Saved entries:
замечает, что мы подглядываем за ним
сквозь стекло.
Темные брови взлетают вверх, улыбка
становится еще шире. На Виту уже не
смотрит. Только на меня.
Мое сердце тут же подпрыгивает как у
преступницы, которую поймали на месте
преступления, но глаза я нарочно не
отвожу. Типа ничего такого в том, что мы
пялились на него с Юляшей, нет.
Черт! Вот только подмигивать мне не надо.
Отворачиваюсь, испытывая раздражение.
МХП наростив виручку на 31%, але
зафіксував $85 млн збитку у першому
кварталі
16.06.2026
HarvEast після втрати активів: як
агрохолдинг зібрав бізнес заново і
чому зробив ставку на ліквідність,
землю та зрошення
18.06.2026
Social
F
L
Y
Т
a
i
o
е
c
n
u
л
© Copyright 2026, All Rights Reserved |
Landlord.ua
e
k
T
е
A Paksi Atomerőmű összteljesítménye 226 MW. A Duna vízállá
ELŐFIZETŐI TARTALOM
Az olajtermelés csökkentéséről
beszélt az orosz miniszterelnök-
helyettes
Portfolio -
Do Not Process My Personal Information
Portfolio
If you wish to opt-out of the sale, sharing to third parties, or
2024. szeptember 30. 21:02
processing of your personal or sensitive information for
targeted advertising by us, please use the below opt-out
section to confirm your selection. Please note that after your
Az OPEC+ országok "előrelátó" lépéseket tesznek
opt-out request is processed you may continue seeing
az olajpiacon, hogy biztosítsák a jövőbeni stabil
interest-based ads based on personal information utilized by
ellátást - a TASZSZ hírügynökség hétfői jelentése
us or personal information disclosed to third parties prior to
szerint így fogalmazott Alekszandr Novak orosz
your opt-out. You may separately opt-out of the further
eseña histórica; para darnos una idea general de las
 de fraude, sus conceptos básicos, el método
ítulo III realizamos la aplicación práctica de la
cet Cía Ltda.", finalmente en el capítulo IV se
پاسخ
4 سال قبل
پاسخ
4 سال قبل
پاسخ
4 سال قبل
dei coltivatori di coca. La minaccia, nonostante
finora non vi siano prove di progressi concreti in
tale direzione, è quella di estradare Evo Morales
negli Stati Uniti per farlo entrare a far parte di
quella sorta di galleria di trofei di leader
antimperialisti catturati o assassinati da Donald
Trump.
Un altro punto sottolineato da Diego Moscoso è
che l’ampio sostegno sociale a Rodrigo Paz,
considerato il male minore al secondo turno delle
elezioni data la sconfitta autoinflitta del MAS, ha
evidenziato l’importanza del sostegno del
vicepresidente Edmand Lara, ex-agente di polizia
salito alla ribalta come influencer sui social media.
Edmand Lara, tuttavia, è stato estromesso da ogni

_TASK PROMPT_
Retype all of the items above line for line, changing nothing.

_RESULT BELOW_
замечает, что мы подглядываем за ним
сквозь стекло.
Темные брови взлетают вверх, улыбка
становится еще шире. На Виту уже не
смотрит. Только на меня.
Мое сердце тут же подпрыгивает как у
преступницы, которую поймали на месте
преступления, но глаза я нарочно не
отвожу. Типа ничего такого в том, что мы
пялились на него с Юляшей, нет.
Черт! Вот только подмигивать мне не надо.
Отворачиваюсь, испытывая раздражение.
МХП наростив виручку на 31%, але
зафіксував $85 млн збитку у першому
кварталі
16.06.2026
HarvEast після втрати активів: як
агрохолдинг зібрав бізнес заново і
чому зробив ставку на ліквідність,
землю та зрошення
18.06.2026
Social
F
L
Y
Т
a
i
o
е
c
n
u
л
© Copyright 2026, All Rights Reserved |
Landlord.ua
e
k
T
е
A Paksi Atomerőmű összteljesítménye 226 MW. A Duna vízállá
ELŐFIZETŐI TARTALOM
Az olajtermelés csökkentéséről
beszélt az orosz miniszterelnök-
helyettes
Portfolio -
Do Not Process My Personal Information
Portfolio
If you wish to opt-out of the sale, sharing to third parties, or
2024. szeptember 30. 21:02
processing of your personal or sensitive information for
targeted advertising by us, please use the below opt-out
section to confirm your selection. Please note that after your
Az OPEC+ országok "előrelátó" lépéseket tesznek
opt-out request is processed you may continue seeing
az olajpiacon, hogy biztosítsák a jövőbeni stabil
interest-based ads based on personal information utilized by
ellátást - a TASZSZ hírügynökség hétfői jelentése
us or personal information disclosed to third parties prior to
szerint így fogalmazott Alekszandr Novak orosz
your opt-out. You may separately opt-out of the further
eseña histórica; para darnos una idea general de las
 de fraude, sus conceptos básicos, el método
ítulo III realizamos la aplicación práctica de la
cet Cía Ltda.", finalmente en el capítulo IV se
پاسخ
4 سال قبل
پاسخ
4 سال قبل
پاسخ
4 سال قبل
dei coltivatori di coca. La minaccia, nonostante
finora non vi siano prove di progressi concreti in
tale direzione, è quella di estradare Evo Morales
negli Stati Uniti per farlo entrare a far parte di
quella sorta di galleria di trofei di leader
antimperialisti catturati o assassinati da Donald
Trump.
Un altro punto sottolineato da Diego Moscoso è
che l’ampio sostegno sociale a Rodrigo Paz,
considerato il male minore al secondo turno delle
elezioni data la sconfitta autoinflitta del MAS, ha
evidenziato l’importanza del sostegno del
vicepresidente Edmand Lara, ex-agente di polizia
salito alla ribalta come influencer sui social media.
Edmand Lara, tuttavia, è stato estromesso da ogni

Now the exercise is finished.